**To do:** Return the data in full, exactly as it was written.

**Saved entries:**
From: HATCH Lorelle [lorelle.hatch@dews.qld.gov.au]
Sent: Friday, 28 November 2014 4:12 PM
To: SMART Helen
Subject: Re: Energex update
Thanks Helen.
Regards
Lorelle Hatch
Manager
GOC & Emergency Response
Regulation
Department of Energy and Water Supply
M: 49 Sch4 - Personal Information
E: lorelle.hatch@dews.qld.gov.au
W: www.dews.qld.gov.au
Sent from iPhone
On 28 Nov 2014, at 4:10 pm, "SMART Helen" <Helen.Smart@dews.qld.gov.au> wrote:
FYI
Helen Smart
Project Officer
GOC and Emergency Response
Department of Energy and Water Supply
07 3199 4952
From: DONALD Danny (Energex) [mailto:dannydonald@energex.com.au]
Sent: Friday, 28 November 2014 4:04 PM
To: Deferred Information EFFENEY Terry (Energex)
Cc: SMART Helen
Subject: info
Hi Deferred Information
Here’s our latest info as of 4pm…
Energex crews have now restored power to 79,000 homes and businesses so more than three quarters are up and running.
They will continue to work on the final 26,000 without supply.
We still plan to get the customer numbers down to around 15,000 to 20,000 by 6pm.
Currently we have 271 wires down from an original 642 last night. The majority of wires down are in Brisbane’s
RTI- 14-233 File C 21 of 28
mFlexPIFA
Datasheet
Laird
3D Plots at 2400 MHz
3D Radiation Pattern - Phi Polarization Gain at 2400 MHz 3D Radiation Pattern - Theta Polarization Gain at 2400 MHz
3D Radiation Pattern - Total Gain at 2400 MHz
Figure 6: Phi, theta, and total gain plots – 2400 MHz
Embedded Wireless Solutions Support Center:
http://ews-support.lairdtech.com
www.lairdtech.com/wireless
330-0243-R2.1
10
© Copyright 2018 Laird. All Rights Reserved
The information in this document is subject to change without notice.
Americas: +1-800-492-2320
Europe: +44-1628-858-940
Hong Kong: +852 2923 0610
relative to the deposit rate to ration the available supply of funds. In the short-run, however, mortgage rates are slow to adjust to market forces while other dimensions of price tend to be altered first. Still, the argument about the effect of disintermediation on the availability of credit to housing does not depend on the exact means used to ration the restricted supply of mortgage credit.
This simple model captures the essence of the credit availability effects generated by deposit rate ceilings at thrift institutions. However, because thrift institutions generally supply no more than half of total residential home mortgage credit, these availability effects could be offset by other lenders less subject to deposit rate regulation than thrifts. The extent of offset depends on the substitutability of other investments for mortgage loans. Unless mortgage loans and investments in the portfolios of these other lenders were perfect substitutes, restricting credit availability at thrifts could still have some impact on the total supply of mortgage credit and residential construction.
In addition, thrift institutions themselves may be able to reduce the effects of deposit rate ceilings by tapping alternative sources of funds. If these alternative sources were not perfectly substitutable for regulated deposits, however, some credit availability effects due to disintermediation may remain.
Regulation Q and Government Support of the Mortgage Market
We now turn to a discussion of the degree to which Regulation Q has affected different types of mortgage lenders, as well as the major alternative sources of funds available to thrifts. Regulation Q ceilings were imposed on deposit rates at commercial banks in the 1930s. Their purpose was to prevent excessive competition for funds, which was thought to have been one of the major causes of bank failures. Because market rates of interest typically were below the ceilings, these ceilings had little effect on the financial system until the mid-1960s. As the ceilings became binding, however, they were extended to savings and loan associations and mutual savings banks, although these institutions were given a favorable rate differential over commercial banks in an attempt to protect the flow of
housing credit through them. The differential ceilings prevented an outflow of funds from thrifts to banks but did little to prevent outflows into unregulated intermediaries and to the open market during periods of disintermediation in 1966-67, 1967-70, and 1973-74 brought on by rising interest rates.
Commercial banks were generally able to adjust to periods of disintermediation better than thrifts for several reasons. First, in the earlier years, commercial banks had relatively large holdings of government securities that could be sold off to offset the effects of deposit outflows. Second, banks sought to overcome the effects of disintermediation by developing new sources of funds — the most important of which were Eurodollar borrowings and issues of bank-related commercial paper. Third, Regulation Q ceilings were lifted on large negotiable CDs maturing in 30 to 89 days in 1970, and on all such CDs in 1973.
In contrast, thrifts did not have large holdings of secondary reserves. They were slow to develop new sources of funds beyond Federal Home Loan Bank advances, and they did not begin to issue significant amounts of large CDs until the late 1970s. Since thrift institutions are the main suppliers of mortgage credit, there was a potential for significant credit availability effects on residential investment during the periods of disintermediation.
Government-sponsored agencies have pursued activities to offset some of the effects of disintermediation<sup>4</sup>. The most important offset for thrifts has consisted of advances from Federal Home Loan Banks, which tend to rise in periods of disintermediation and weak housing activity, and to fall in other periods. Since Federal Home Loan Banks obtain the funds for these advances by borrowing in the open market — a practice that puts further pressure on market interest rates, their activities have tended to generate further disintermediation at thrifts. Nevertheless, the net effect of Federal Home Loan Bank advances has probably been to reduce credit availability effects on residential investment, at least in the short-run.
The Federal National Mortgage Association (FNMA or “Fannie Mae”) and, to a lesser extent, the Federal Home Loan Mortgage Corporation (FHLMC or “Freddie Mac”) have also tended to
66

**Response to this exercise:**
From: HATCH Lorelle [lorelle.hatch@dews.qld.gov.au]
Sent: Friday, 28 November 2014 4:12 PM
To: SMART Helen
Subject: Re: Energex update
Thanks Helen.
Regards
Lorelle Hatch
Manager
GOC & Emergency Response
Regulation
Department of Energy and Water Supply
M: 49 Sch4 - Personal Information
E: lorelle.hatch@dews.qld.gov.au
W: www.dews.qld.gov.au
Sent from iPhone
On 28 Nov 2014, at 4:10 pm, "SMART Helen" <Helen.Smart@dews.qld.gov.au> wrote:
FYI
Helen Smart
Project Officer
GOC and Emergency Response
Department of Energy and Water Supply
07 3199 4952
From: DONALD Danny (Energex) [mailto:dannydonald@energex.com.au]
Sent: Friday, 28 November 2014 4:04 PM
To: Deferred Information EFFENEY Terry (Energex)
Cc: SMART Helen
Subject: info
Hi Deferred Information
Here’s our latest info as of 4pm…
Energex crews have now restored power to 79,000 homes and businesses so more than three quarters are up and running.
They will continue to work on the final 26,000 without supply.
We still plan to get the customer numbers down to around 15,000 to 20,000 by 6pm.
Currently we have 271 wires down from an original 642 last night. The majority of wires down are in Brisbane’s
RTI- 14-233 File C 21 of 28
mFlexPIFA
Datasheet
Laird
3D Plots at 2400 MHz
3D Radiation Pattern - Phi Polarization Gain at 2400 MHz 3D Radiation Pattern - Theta Polarization Gain at 2400 MHz
3D Radiation Pattern - Total Gain at 2400 MHz
Figure 6: Phi, theta, and total gain plots – 2400 MHz
Embedded Wireless Solutions Support Center:
http://ews-support.lairdtech.com
www.lairdtech.com/wireless
330-0243-R2.1
10
© Copyright 2018 Laird. All Rights Reserved
The information in this document is subject to change without notice.
Americas: +1-800-492-2320
Europe: +44-1628-858-940
Hong Kong: +852 2923 0610
relative to the deposit rate to ration the available supply of funds. In the short-run, however, mortgage rates are slow to adjust to market forces while other dimensions of price tend to be altered first. Still, the argument about the effect of disintermediation on the availability of credit to housing does not depend on the exact means used to ration the restricted supply of mortgage credit.
This simple model captures the essence of the credit availability effects generated by deposit rate ceilings at thrift institutions. However, because thrift institutions generally supply no more than half of total residential home mortgage credit, these availability effects could be offset by other lenders less subject to deposit rate regulation than thrifts. The extent of offset depends on the substitutability of other investments for mortgage loans. Unless mortgage loans and investments in the portfolios of these other lenders were perfect substitutes, restricting credit availability at thrifts could still have some impact on the total supply of mortgage credit and residential construction.
In addition, thrift institutions themselves may be able to reduce the effects of deposit rate ceilings by tapping alternative sources of funds. If these alternative sources were not perfectly substitutable for regulated deposits, however, some credit availability effects due to disintermediation may remain.
Regulation Q and Government Support of the Mortgage Market
We now turn to a discussion of the degree to which Regulation Q has affected different types of mortgage lenders, as well as the major alternative sources of funds available to thrifts. Regulation Q ceilings were imposed on deposit rates at commercial banks in the 1930s. Their purpose was to prevent excessive competition for funds, which was thought to have been one of the major causes of bank failures. Because market rates of interest typically were below the ceilings, these ceilings had little effect on the financial system until the mid-1960s. As the ceilings became binding, however, they were extended to savings and loan associations and mutual savings banks, although these institutions were given a favorable rate differential over commercial banks in an attempt to protect the flow of
housing credit through them. The differential ceilings prevented an outflow of funds from thrifts to banks but did little to prevent outflows into unregulated intermediaries and to the open market during periods of disintermediation in 1966-67, 1967-70, and 1973-74 brought on by rising interest rates.
Commercial banks were generally able to adjust to periods of disintermediation better than thrifts for several reasons. First, in the earlier years, commercial banks had relatively large holdings of government securities that could be sold off to offset the effects of deposit outflows. Second, banks sought to overcome the effects of disintermediation by developing new sources of funds — the most important of which were Eurodollar borrowings and issues of bank-related commercial paper. Third, Regulation Q ceilings were lifted on large negotiable CDs maturing in 30 to 89 days in 1970, and on all such CDs in 1973.
In contrast, thrifts did not have large holdings of secondary reserves. They were slow to develop new sources of funds beyond Federal Home Loan Bank advances, and they did not begin to issue significant amounts of large CDs until the late 1970s. Since thrift institutions are the main suppliers of mortgage credit, there was a potential for significant credit availability effects on residential investment during the periods of disintermediation.
Government-sponsored agencies have pursued activities to offset some of the effects of disintermediation<sup>4</sup>. The most important offset for thrifts has consisted of advances from Federal Home Loan Banks, which tend to rise in periods of disintermediation and weak housing activity, and to fall in other periods. Since Federal Home Loan Banks obtain the funds for these advances by borrowing in the open market — a practice that puts further pressure on market interest rates, their activities have tended to generate further disintermediation at thrifts. Nevertheless, the net effect of Federal Home Loan Bank advances has probably been to reduce credit availability effects on residential investment, at least in the short-run.
The Federal National Mortgage Association (FNMA or “Fannie Mae”) and, to a lesser extent, the Federal Home Loan Mortgage Corporation (FHLMC or “Freddie Mac”) have also tended to
66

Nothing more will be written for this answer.